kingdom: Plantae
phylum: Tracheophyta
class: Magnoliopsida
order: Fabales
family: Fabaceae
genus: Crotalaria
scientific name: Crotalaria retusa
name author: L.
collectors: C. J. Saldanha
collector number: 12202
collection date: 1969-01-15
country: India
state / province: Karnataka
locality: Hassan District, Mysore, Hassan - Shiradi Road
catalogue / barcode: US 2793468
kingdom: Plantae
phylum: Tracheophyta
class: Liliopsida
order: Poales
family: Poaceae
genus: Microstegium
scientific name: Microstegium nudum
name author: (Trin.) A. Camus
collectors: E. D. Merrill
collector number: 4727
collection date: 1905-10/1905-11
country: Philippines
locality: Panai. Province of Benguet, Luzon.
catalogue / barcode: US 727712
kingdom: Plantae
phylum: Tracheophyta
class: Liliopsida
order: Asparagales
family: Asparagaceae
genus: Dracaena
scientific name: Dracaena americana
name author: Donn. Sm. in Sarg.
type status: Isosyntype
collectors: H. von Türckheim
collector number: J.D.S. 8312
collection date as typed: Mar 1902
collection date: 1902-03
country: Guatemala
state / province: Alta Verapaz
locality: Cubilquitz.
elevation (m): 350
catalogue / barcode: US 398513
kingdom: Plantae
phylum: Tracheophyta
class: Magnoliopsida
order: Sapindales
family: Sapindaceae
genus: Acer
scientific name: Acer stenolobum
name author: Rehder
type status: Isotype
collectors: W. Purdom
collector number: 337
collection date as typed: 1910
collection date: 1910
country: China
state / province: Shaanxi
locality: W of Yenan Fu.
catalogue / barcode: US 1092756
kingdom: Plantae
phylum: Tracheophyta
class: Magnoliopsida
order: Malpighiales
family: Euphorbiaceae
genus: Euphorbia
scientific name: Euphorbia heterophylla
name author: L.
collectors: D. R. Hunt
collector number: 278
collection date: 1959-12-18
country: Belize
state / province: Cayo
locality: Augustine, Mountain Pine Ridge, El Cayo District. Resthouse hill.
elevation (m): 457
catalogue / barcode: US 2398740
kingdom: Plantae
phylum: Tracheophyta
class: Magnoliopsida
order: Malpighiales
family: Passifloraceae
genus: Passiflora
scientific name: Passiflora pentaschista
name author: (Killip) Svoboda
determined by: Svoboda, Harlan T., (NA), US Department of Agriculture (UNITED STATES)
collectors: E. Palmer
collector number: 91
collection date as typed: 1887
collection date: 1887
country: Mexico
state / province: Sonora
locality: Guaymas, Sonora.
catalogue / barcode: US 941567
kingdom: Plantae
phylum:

--------------------

-- YOUR GOAL --
Put every line from all the items above into a numbered list, skipping any blank lines.

-- RESPONSE --
1. kingdom: Plantae
2. phylum: Tracheophyta
3. class: Magnoliopsida
4. order: Fabales
5. family: Fabaceae
6. genus: Crotalaria
7. scientific name: Crotalaria retusa
8. name author: L.
9. collectors: C. J. Saldanha
10. collector number: 12202
11. collection date: 1969-01-15
12. country: India
13. state / province: Karnataka
14. locality: Hassan District, Mysore, Hassan - Shiradi Road
15. catalogue / barcode: US 2793468
16. kingdom: Plantae
17. phylum: Tracheophyta
18. class: Liliopsida
19. order: Poales
20. family: Poaceae
21. genus: Microstegium
22. scientific name: Microstegium nudum
23. name author: (Trin.) A. Camus
24. collectors: E. D. Merrill
25. collector number: 4727
26. collection date: 1905-10/1905-11
27. country: Philippines
28. locality: Panai. Province of Benguet, Luzon.
29. catalogue / barcode: US 727712
30. kingdom: Plantae
31. phylum: Tracheophyta
32. class: Liliopsida
33. order: Asparagales
34. family: Asparagaceae
35. genus: Dracaena
36. scientific name: Dracaena americana
37. name author: Donn. Sm. in Sarg.
38. type status: Isosyntype
39. collectors: H. von Türckheim
40. collector number: J.D.S. 8312
41. collection date as typed: Mar 1902
42. collection date: 1902-03
43. country: Guatemala
44. state / province: Alta Verapaz
45. locality: Cubilquitz.
46. elevation (m): 350
47. catalogue / barcode: US 398513
48. kingdom: Plantae
49. phylum: Tracheophyta
50. class: Magnoliopsida
51. order: Sapindales
52. family: Sapindaceae
53. genus: Acer
54. scientific name: Acer stenolobum
55. name author: Rehder
56. type status: Isotype
57. collectors: W. Purdom
58. collector number: 337
59. collection date as typed: 1910
60. collection date: 1910
61. country: China
62. state / province: Shaanxi
63. locality: W of Yenan Fu.
64. catalogue / barcode: US 1092756
65. kingdom: Plantae
66. phylum: Tracheophyta
67. class: Magnoliopsida
68. order: Malpighiales
69. family: Euphorbiaceae
70. genus: Euphorbia
71. scientific name: Euphorbia heterophylla
72. name author: L.
73. collectors: D. R. Hunt
74. collector number: 278
75. collection date: 1959-12-18
76. country: Belize
77. state / province: Cayo
78. locality: Augustine, Mountain Pine Ridge, El Cayo District. Resthouse hill.
79. elevation (m): 457
80. catalogue / barcode: US 2398740
81. kingdom: Plantae
82. phylum: Tracheophyta
83. class: Magnoliopsida
84. order: Malpighiales
85. family: Passifloraceae
86. genus: Passiflora
87. scientific name: Passiflora pentaschista
88. name author: (Killip) Svoboda
89. determined by: Svoboda, Harlan T., (NA), US Department of Agriculture (UNITED STATES)
90. collectors: E. Palmer
91. collector number: 91
92. collection date as typed: 1887
93. collection date: 1887
94. country: Mexico
95. state / province: Sonora
96. locality: Guaymas, Sonora.
97. catalogue / barcode: US 941567
98. kingdom: Plantae
99. phylum:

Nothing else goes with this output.